In Ruiz v. Lenox Hill Hosp., No. 160377/15, 2017 WL 213802 (N.Y. App. Div. 1st Dept. Jan. 19, 2017), the First Department affirmed (in part) a lower court’s decision addressing plaintiff’s claims under New York’s general and health-care whistleblower laws (N.Y. Labor Law §§ 740 and 741)
Here are plaintiff’s allegations, as summarized by the court:
Plaintiff alleges that, as soon as he took over as Chair of defendant Lenox Hill Hospital’s Department of Cardiovascular and Thoracic Surgery, Dr. [S. Jacob] Scheinerman began signing medical procedure reports for procedures which he had neither performed nor witnessed, contrary to the usual practice of having the performing physicians sign those reports. Plaintiff also alleges that, contrary to accepted postoperative protocol that the lead surgeon report the results of a surgical procedure to the patient’s family, Dr. Scheinerman reported the results of a valve implant procedure on which plaintiff had been the lead surgeon. Plaintiff reported Dr.
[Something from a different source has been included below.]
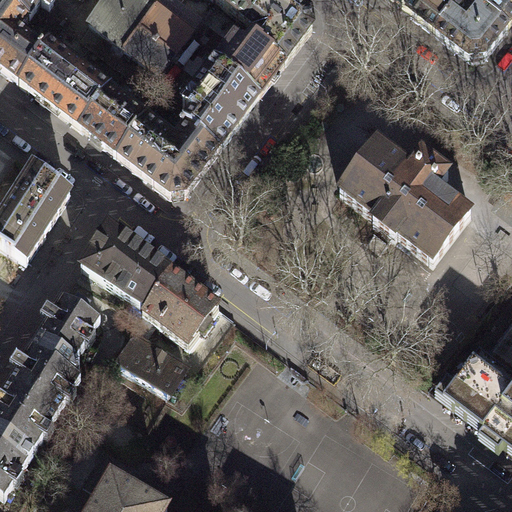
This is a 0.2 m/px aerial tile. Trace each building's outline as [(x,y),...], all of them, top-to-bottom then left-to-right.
[(0,0),(0,3),(30,23),(41,7),(49,13),(54,6),(58,0),(0,0)] [(88,27),(123,53),(140,31),(156,10),(142,0),(106,0),(97,14),(88,27)] [(163,0),(156,10),(191,36),(193,38),(205,23),(174,0),(163,0)] [(249,30),(271,0),(218,0),(215,4),(249,30)] [(312,34),(311,19),(294,7),(285,0),(271,0),(249,30),(258,37),(252,44),(285,70),(312,34)] [(511,0),(379,0),(437,45),(463,65),(481,64),(511,25),(511,24),(511,0)] [(30,23),(0,3),(0,73),(19,88),(46,54),(44,53),(21,35),(30,23)] [(140,31),(175,58),(191,36),(156,10),(140,31)] [(175,58),(140,31),(123,53),(159,79),(175,58)] [(216,69),(260,103),(266,95),(285,70),(252,44),(245,54),(235,46),(216,69)] [(46,54),(19,88),(80,134),(110,94),(49,48),(44,53),(46,54)] [(185,130),(220,156),(229,144),(250,116),(255,109),(260,103),(216,69),(211,76),(206,83),(183,113),(192,120),(185,130)] [(148,122),(110,94),(80,134),(118,162),(148,122)] [(148,122),(118,162),(171,202),(186,201),(220,156),(185,130),(183,129),(180,132),(183,134),(176,143),(169,145),(165,135),(148,122)] [(411,174),(378,149),(339,199),(375,227),(373,231),(395,247),(398,244),(433,271),(472,220),(439,195),(449,181),(422,160),(411,174)] [(30,175),(0,220),(0,254),(22,268),(65,201),(30,175)] [(143,321),(173,279),(107,234),(78,275),(143,321)] [(173,279),(143,321),(141,325),(192,360),(224,315),(173,279)] [(75,316),(63,308),(55,320),(47,315),(40,327),(47,331),(24,368),(17,363),(10,373),(18,378),(2,403),(0,402),(0,502),(5,506),(13,494),(18,497),(26,486),(22,483),(45,446),(49,449),(55,438),(51,436),(66,412),(71,415),(78,403),(72,399),(81,386),(68,378),(70,376),(76,380),(80,374),(72,369),(74,366),(78,368),(86,355),(90,357),(96,348),(91,345),(101,329),(89,322),(91,318),(79,310),(75,316)] [(511,324),(482,365),(511,387),(511,324)] [(184,373),(136,345),(120,374),(168,402),(184,373)] [(511,387),(482,365),(477,361),(453,392),(446,387),(434,402),(511,460),(511,387)] [(157,511),(110,485),(94,511),(157,511)] [(38,487),(21,510),(24,511),(33,511),(47,493),(38,487)]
Scheinerman’s actions to Lenox Hill’s human resources department, and he alleges that, because of that report, he was terminated.
As to plaintiff’s claim under Labor Law 740, the court held:
Liberally construing the complaint, presuming its factual allegations to be true, and giving the allegations every favorable inference, as we must on a CPLR 3211 motion to dismiss, plaintiff has adequately pleaded a claim for retaliatory termination in violation of Labor Law § 740 as against the hospital and corporate defendants. Defendants’ contention that plaintiff has failed to sufficiently allege facts constituting a specific or substantial danger to public health is without merit. Falsification of medical records, including a physician’s false claim to have performed a procedure, has been held to establish a violation of section 740. (Emphasis added.)
As to Labor Law 741, the court explained:
Plaintiff also adequately stated a claim under Labor Law § 741 as against the hospital and corporate defendants. At this early juncture, it is too soon to decide whether reports to a patient’s family constitute improper care of the patient himself. As with his claim under Labor Law § 740, plaintiff need not identify the specific rule that had been violated. Moreover, plaintiff need only allege, for his Labor Law § 741 claim, that he reasonably believed that there had been such a violation, not that there was an actual violation.
However, the court held that “[t]he motion court should have dismissed the Labor Law claims as against Dr. Scheinerman individually, since he is not an ’employer’ within the meaning of Labor Law §§ 740 and 741.”
Finally, the court held that “[t]he motion court correctly determined the plaintiff is not entitled to a severance payment under his employment contract or severance agreement unless he executes the general release provided in the severance agreement.”